“But the blaze of light [Mrs Stetson] brings is by showing that women were social from the first and that all history has been the gradual socialisation of the male. It is partly complete. But the male world is still savage.”
Dorothy Richardson, Pilgrimage (Revolving Lights)
“But not until this giant force could ally itself with others and work cooperatively, overcoming the destructive action of male energy in its blind competition, could our human life enter upon its full course of racial evolution. This is what was accomplished through the suppression of the free action of maternal energy in the female and its irresistible expression through the male.
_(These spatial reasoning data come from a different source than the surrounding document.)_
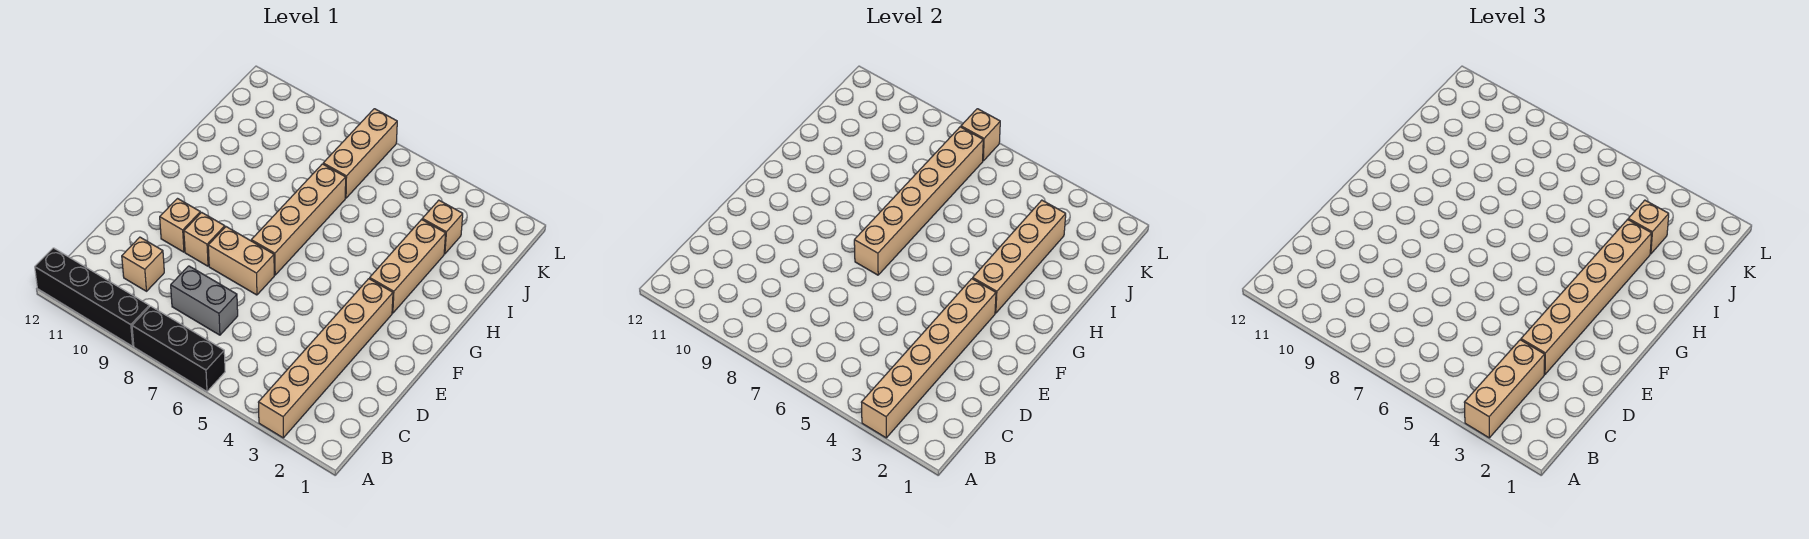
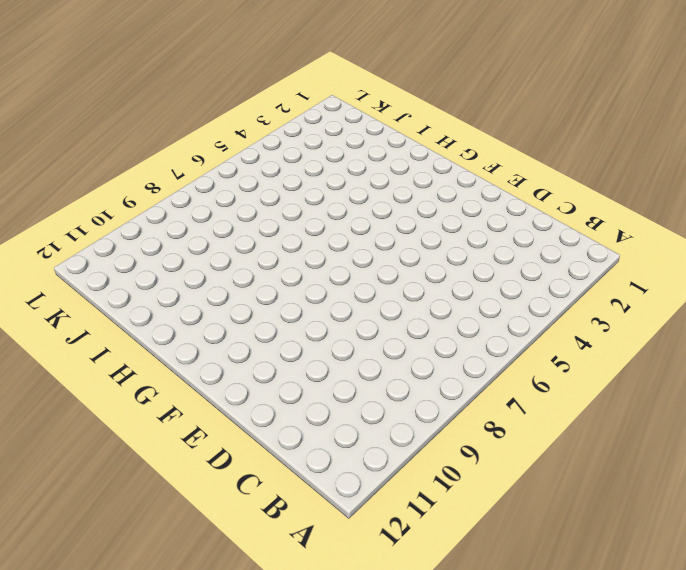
none -> tan 1x6 brick [258,279,393,438]
none -> black 1x3 brick [132,306,225,391]
none -> black 1x4 brick [35,248,149,346]

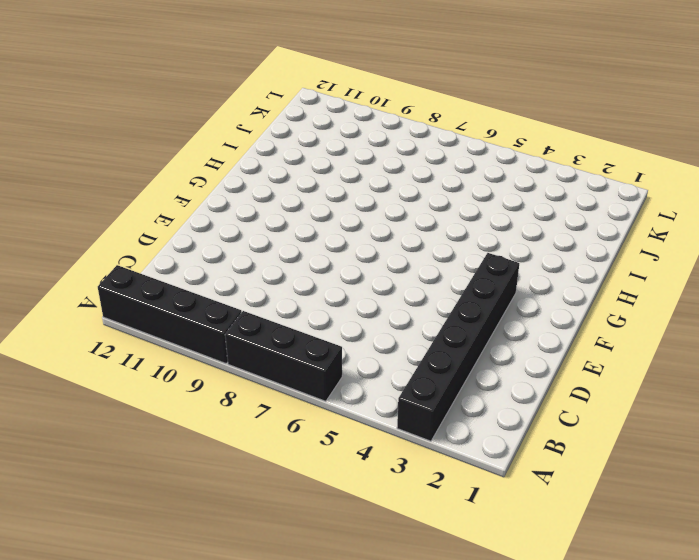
black 1x6 brick [397,253,519,441] -> tan 1x6 brick [258,279,393,438]
none -> grey 1x2 brick [171,266,238,335]
none -> tan 1x1 brick [122,237,164,291]
none -> tan 1x2 brick [208,227,274,295]

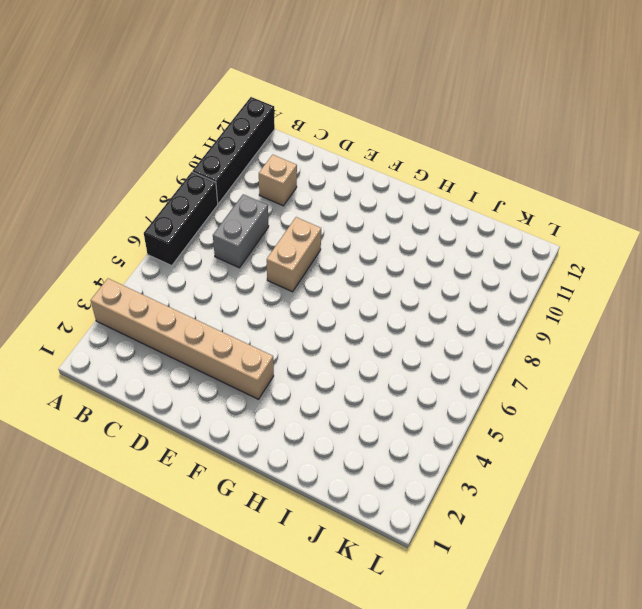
none -> tan 1x1 brick [184,212,225,266]
none -> tan 1x1 brick [160,199,200,252]
none -> tan 1x4 brick [251,164,346,275]

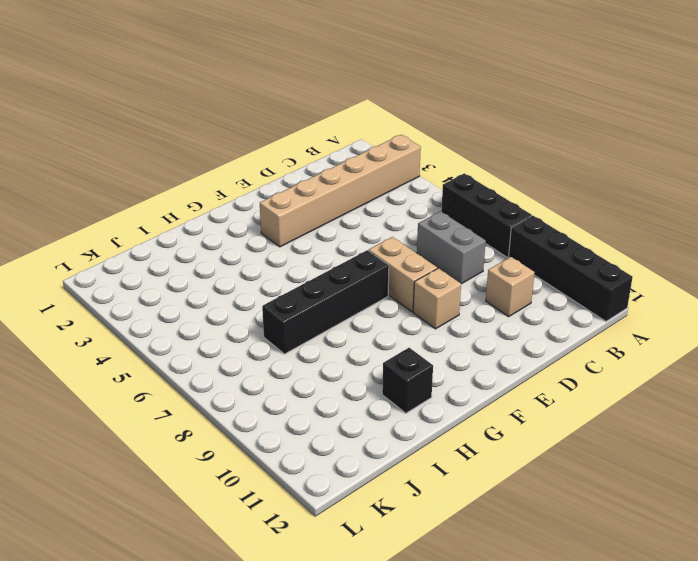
black 1x4 brick [262,250,389,354] -> tan 1x4 brick [251,164,346,275]
black 1x1 brick [382,348,433,413] -> none
none -> tan 1x1 brick [160,199,200,252]
none -> tan 1x3 brick [370,219,446,313]
none -> tan 1x1 brick [422,200,463,254]

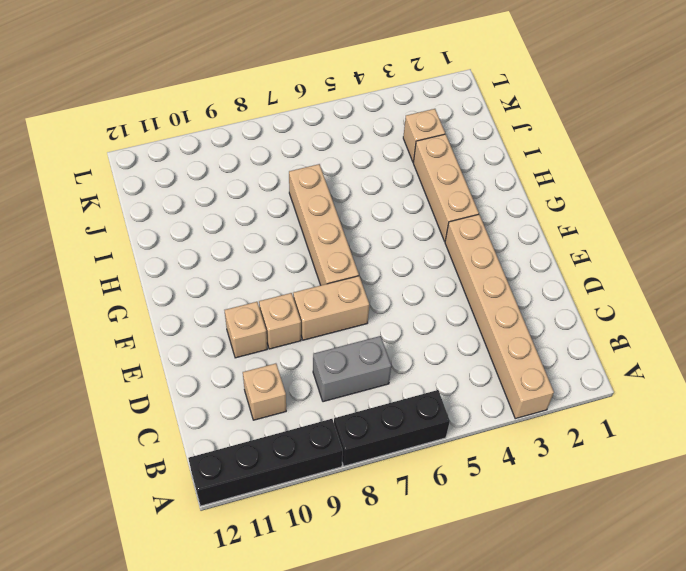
none -> tan 1x3 brick [323,109,397,198]
none -> tan 1x6 brick [861,279,996,438]
none -> tan 1x6 brick [854,127,983,275]

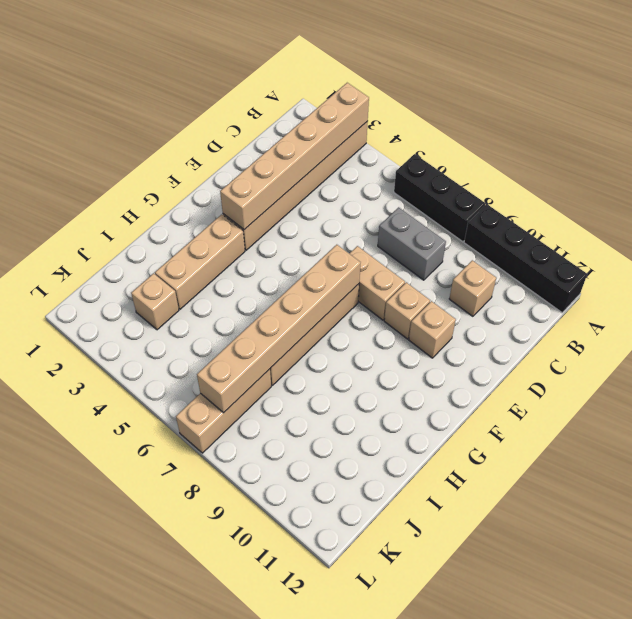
none -> tan 1x4 brick [973,200,1066,313]
none -> tan 1x1 brick [961,109,1000,161]
none -> tan 1x3 brick [1464,340,1545,438]

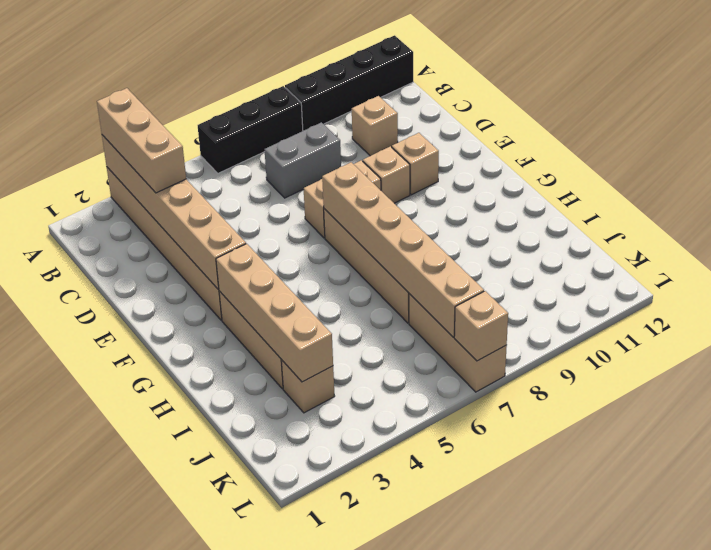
none -> tan 1x6 brick [1521,219,1652,374]
none -> tan 1x1 brick [1628,200,1669,254]

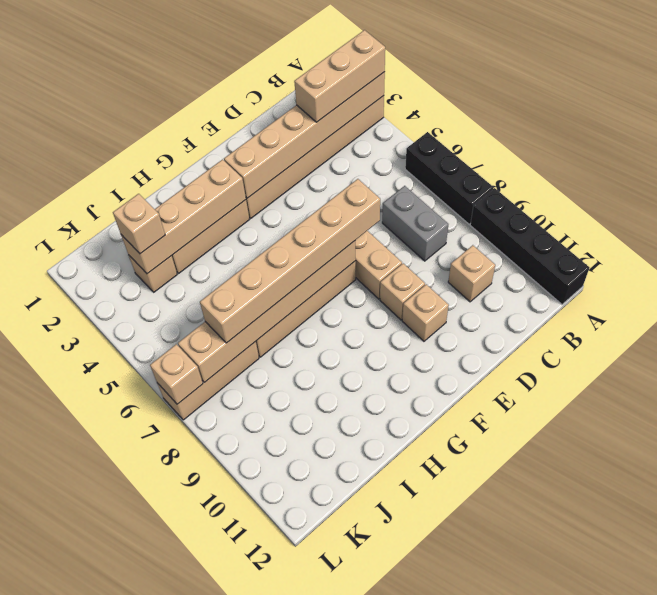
tan 1x6 brick [200,179,380,343] -> tan 1x6 brick moved to [1521,219,1652,374]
The two forces were combined, and he was the active factor in their manifestation. It was one of nature’s calm, unsmiling miracles, no more wonderful than where she makes the guileless, greedy bee, who thinks he is merely getting his dinner, serve as an agent of reproduction to countless flowers. The bee might resent it if he knew what office he performed, and that his dinner was only there that he might fulfil that office. The subjection of woman has involved to an enormous degree the maternalising of man. Under its bonds he has been forced into new functions, impossible to male energy alone. He has had to learn to love and care for some one besides himself. He has had to learn to work, to serve, to be human. Through the sex-passion, mightily overgrown, the human race has been led and driven up the long, steep path of progress, over all obstacles, through all the dangers, carrying its accompanying conditions of disease and sin (and surmounting them), up and up in spite of it all, until at last a degree of evolution is reached in which the extension of human service and human love makes possible a better way.”